The pentraxins (PTX) are a superfamily of proteins conserved during the evolution from Limulus polyphemus to man, generally characterised by a pentameric structure (21). PTX3 is a prototype of the long pentraxin that consists in an N-terminal portion coupled to the pentraxin C-terminal domain, the latter being a homologue of the short PTXs (7). PTX3 is secreted by various types of cells, particularly by mononuclear phagocytes, endothelial cells and dendritic cells (DC), in response to the primary inflammatory cytokines in vitro and in vivo (11, 38, 18). Increases in circulating levels of this protein have been detected in various different infectious and inflammatory conditions (37, 19, 34, 41). PTX3 binds a number of selected microbial agents (e.g. A. fumigatus conidia and P. aeruginosa) and activates various effector pathways of the immune system to combat the infectivity of the pathogen (20). Analysis of PTX3-deficient mice has demonstrated that PTX3 is a pattern recognition receptor (PRR) that plays a non-redundant role in the resistance to selected pathogens (20). The susceptibility of PTX3-deficient mice to A. fumigatus has been associated with unsuccessful organisation of the type I adaptive immune response, but is restored by the exogenous administration of recombinant PTX3 (20).
There is a need for therapeutic advances in combating aspergillosis, despite the recent expansion of the antifungal armamentarium (45).
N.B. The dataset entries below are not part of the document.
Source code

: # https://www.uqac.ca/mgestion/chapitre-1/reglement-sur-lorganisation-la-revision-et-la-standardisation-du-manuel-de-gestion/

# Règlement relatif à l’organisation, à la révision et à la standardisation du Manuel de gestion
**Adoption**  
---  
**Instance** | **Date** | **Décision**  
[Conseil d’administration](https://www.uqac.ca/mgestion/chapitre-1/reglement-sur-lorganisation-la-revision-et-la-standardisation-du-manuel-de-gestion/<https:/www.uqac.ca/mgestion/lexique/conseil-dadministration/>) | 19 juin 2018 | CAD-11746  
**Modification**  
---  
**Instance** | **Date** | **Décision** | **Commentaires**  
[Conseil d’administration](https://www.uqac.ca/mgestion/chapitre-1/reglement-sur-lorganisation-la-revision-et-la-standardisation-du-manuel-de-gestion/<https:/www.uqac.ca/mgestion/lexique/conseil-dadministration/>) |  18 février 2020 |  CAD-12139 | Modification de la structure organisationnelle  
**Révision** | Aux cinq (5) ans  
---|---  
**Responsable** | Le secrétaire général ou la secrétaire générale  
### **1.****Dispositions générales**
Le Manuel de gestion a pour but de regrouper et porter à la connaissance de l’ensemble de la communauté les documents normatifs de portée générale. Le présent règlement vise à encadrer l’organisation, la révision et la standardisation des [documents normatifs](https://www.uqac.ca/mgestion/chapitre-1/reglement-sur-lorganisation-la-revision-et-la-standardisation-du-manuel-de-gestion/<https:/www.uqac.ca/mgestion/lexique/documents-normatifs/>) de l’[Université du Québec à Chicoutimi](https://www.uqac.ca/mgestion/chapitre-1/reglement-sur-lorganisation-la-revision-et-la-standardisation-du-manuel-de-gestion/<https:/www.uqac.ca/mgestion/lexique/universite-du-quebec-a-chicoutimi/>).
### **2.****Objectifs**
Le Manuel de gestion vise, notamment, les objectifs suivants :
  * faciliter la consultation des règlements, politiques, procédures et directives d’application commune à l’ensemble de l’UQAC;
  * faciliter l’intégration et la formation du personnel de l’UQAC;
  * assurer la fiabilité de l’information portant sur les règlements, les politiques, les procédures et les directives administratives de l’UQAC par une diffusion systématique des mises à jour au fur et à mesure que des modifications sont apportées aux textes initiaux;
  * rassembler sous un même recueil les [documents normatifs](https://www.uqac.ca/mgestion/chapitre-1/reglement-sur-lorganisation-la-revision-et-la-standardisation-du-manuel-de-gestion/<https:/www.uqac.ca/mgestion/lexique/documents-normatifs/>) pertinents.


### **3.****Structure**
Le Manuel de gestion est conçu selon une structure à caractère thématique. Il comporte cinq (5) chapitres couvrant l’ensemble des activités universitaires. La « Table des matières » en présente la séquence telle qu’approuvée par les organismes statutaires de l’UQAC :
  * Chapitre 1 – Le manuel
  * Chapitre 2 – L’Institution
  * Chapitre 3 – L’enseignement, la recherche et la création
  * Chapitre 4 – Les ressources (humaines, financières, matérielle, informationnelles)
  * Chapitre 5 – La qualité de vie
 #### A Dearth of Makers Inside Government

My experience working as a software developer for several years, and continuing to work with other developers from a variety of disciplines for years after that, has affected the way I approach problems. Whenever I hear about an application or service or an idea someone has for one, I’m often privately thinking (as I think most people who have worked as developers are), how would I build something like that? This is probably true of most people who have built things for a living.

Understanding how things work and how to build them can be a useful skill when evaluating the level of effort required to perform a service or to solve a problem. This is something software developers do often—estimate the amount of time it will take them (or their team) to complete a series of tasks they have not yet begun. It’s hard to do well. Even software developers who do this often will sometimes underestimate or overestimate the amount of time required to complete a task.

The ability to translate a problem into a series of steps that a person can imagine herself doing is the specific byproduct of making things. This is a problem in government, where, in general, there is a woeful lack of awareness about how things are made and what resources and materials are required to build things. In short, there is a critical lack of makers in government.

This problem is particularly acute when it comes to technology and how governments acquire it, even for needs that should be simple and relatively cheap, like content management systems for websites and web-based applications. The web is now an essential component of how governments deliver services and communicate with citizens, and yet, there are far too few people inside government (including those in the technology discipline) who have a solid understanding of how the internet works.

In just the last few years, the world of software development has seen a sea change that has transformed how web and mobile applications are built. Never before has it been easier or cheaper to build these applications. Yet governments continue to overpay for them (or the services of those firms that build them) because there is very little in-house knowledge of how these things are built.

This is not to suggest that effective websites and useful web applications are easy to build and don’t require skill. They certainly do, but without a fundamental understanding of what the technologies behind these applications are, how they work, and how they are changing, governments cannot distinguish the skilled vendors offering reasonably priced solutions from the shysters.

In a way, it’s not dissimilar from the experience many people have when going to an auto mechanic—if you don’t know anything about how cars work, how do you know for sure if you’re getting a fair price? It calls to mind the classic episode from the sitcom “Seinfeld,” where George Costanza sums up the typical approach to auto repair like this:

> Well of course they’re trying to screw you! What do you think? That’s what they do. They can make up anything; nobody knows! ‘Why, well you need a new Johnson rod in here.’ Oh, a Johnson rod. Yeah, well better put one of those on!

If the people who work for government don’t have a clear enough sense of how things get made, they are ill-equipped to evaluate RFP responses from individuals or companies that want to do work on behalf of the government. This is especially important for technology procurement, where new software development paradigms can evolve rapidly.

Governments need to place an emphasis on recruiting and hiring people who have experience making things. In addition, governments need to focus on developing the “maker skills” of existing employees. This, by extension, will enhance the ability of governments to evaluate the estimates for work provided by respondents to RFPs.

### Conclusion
Researchers are beginning to explore new strategies with a singular combination of antifungals and cytokines (46). Treatment with amphotericin B, a first-choice drug, is limited by dose-related nephrotoxity which precludes full-dose therapy in patients who have been submitted to BM transplants (24). Various amphotericin B lipid-based formulations have been developed to reduce the toxicity associated with conventional D-AmB (25), as well as with L-AmB (2). The pharmacokinetic profile of L-AmB toxicity is more favourable than that of D-AmB, thus making full-dose therapy possible. Nevertheless, the failure rate is still a matter for concern (1). Published murine models of IA, in which the efficacy of antifungal agents has been assessed, have relied on neutropaenia induced by chemotherapy with or without corticosteroids to make the mice less susceptible to infection. Recently there has been an increase in the development of new antifungal agents for the treatment of IA, with drug classes characterised by new therapeutic targets (45), which are giving rise to new expectations for the treatment of IA and which increase the number of new combined therapies possible (45). On the basis of the treatment of other infectious diseases (4), combination therapy would appear to be an important therapeutic option.